▶ [Material for this exercise]:
▬▬▬▬▬▬

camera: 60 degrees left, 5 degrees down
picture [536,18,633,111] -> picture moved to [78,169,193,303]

▬▬▬▬▬▬

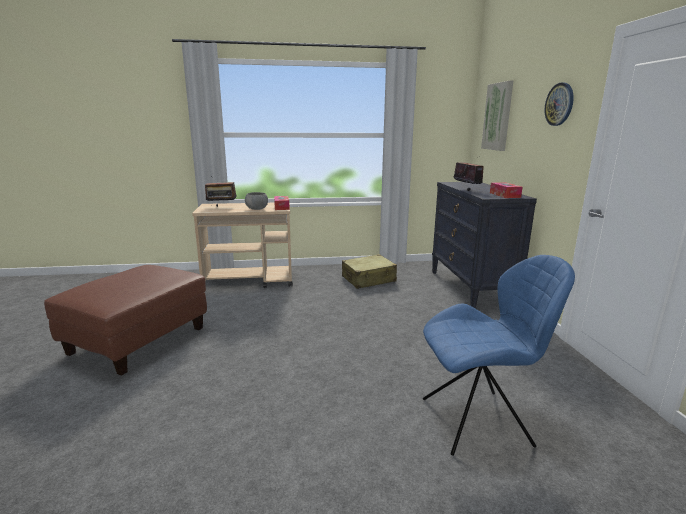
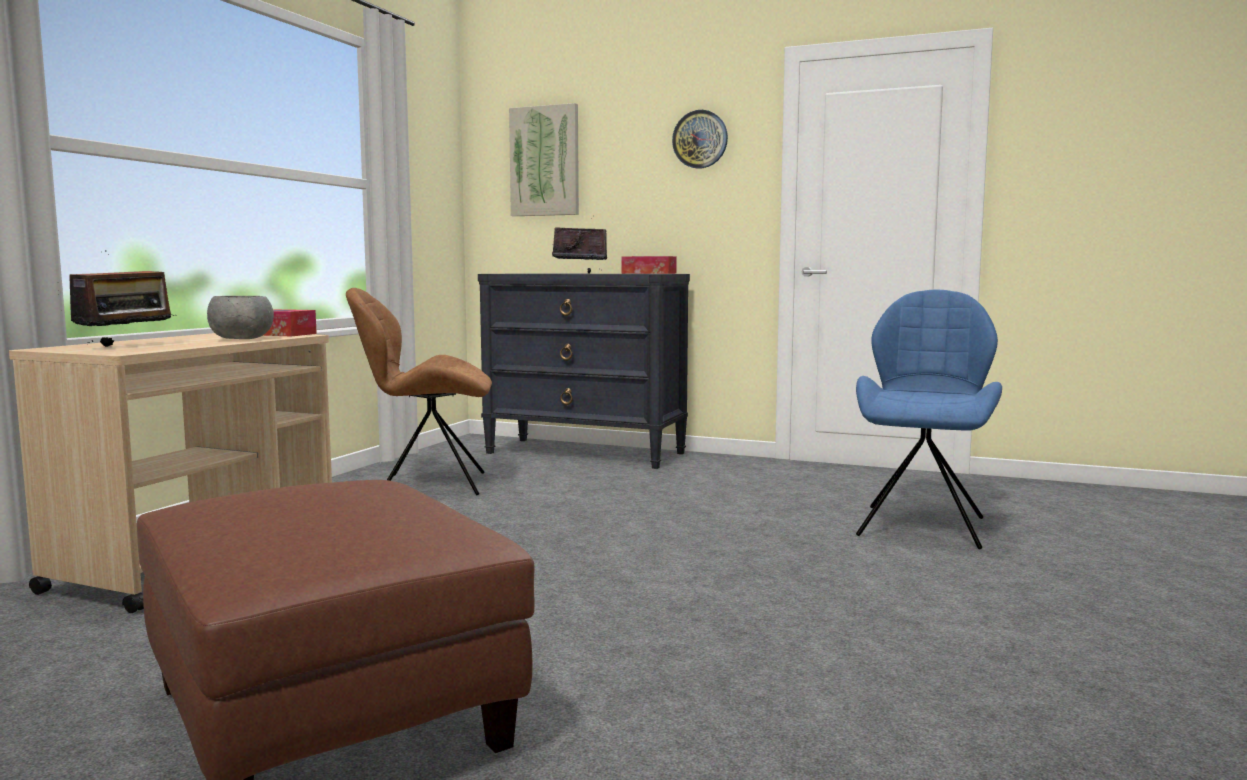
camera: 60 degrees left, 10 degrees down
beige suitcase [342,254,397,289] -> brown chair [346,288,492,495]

▬▬▬▬▬▬

▶ [Action item]: Could you retype exactly the lines above, starting at the line that contains "camera: 60 degrees left, 10 degrees down" and ending at the line that contains "beige suitcase [342,254,397,289]", and nothing more?

▶ [Solution to the problem]:
camera: 60 degrees left, 10 degrees down
beige suitcase [342,254,397,289] -> brown chair [346,288,492,495]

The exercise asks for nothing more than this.